# silt as substrate?



## peridot (Feb 24, 2005)

Am fairly experienced with NPT and am setting up a new tank.
Is fine silt an good substrate for aquatic plant growth?

We moved in the last two years and before the move I had a very successful NPT with yard dirt but that was Vermont dirt. Now I live in Maine. Since the move our yard dirt that is very silty. This soil is typical of the region and considered not very good for agriculture tho' it does support a decent lawn. Did a test on it using 1000 ml graduated cylinder and it settled out at 5% sand, 5% clay and 90% fine silt or something like that.
I used a very similar soil from similar location in a remarkably unsuccessful 20 gal NPT; the plants grew decently for about 6 months and then got slower and slower, and BBA started to take over.
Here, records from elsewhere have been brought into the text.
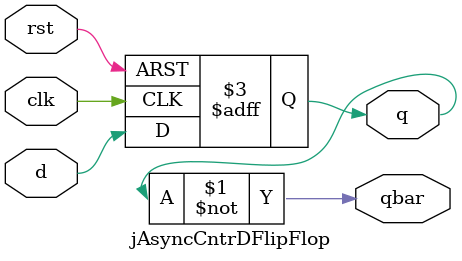
<source format=v>
module jAsyncCntrDFlipFlop(q,qbar,clk,rst,d);
	output reg q;
	output qbar;
	input clk, rst;
	input d;
	assign qbar = ~q;
	always @(posedge clk, posedge rst)
	begin
		if (rst)
			q <= 0;
		else
			q <= d;
	end
endmodule
</source>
Turbidity was not a significant problem.

Am considering making a mix like 70% silt, 20% MG Organic Choice and and 10% sand for the new tank. (Will cap with gravel of course) Really want to get substrate right; awfully hard to modify once the tank is up and running!

What do you think? Thanks

Mary


----------



## nkambae (Nov 6, 2007)

Do you live on flood plain? Typically silty soils are found in flood plains, ancient lake beds, and the like. If so, your soil could already be 'mineralized' and could be fine as is. Or go ahead and amend it slightly with the soil and have a slightly longer lasting soil base. Either way you should be able to have a very nice npt.

I have used bagged topsoil, worm castings, mineralized soil, Red River Valley black dirt (read VERY fine, silty, and fertile), and forest dirt in my npt's and I have had good success with each of these sources of soil.

Hope this helps a bit and good luck.

stu


----------



## davemonkey (Mar 29, 2008)

Sounds good to me, but I might try to find some clay loam or other clay soil somewhere to mix in (for nutrient load and storage). That might give you longer life with it than the 6 months you had in the 20. I'm getting ready to redo a 10 gal for the same reason. The tank was doing GREAT for about 1 year...and then suddenly it's as though the system is completely devoid of nutrition...even with overfeeding the fish.


----------